WORK TO COMPLETE
Please print the entries below exactly, from the line with "Forum MesDi" through the line with "Мин. поддерживаемая температура", including both of those lines and leaving out all others.
** Opening DATA FOR THIS EXERCISE block **
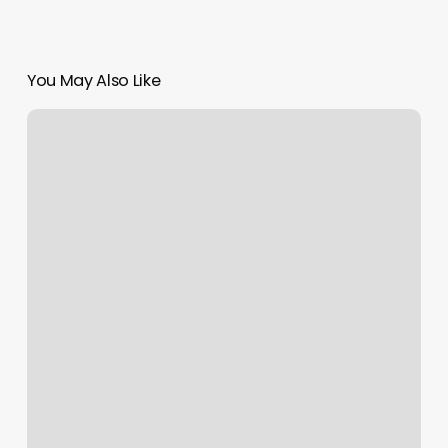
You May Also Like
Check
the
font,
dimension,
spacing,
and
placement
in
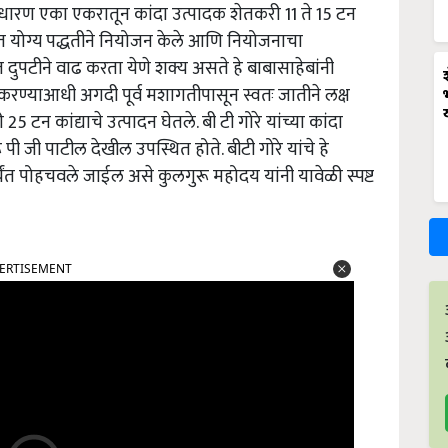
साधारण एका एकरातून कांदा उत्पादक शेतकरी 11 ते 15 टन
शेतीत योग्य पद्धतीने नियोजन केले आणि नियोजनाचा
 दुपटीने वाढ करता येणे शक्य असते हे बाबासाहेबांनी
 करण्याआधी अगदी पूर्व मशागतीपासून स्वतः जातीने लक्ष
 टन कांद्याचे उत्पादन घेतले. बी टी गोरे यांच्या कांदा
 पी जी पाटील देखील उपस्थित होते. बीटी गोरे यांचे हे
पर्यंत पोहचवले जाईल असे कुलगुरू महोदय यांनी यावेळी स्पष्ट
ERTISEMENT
** Closing DATA FOR THIS EXERCISE block **
** Opening DATA FOR THIS EXERCISE block **
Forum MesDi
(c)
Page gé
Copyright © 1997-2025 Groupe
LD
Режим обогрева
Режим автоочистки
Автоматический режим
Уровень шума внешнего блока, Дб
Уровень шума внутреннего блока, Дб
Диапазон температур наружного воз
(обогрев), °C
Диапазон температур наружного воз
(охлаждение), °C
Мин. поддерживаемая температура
** Closing DATA FOR THIS EXERCISE block **
OUTPUT FOR THIS EXERCISE
Forum MesDi
(c)
Page gé
Copyright © 1997-2025 Groupe
LD
Режим обогрева
Режим автоочистки
Автоматический режим
Уровень шума внешнего блока, Дб
Уровень шума внутреннего блока, Дб
Диапазон температур наружного воз
(обогрев), °C
Диапазон температур наружного воз
(охлаждение), °C
Мин. поддерживаемая температура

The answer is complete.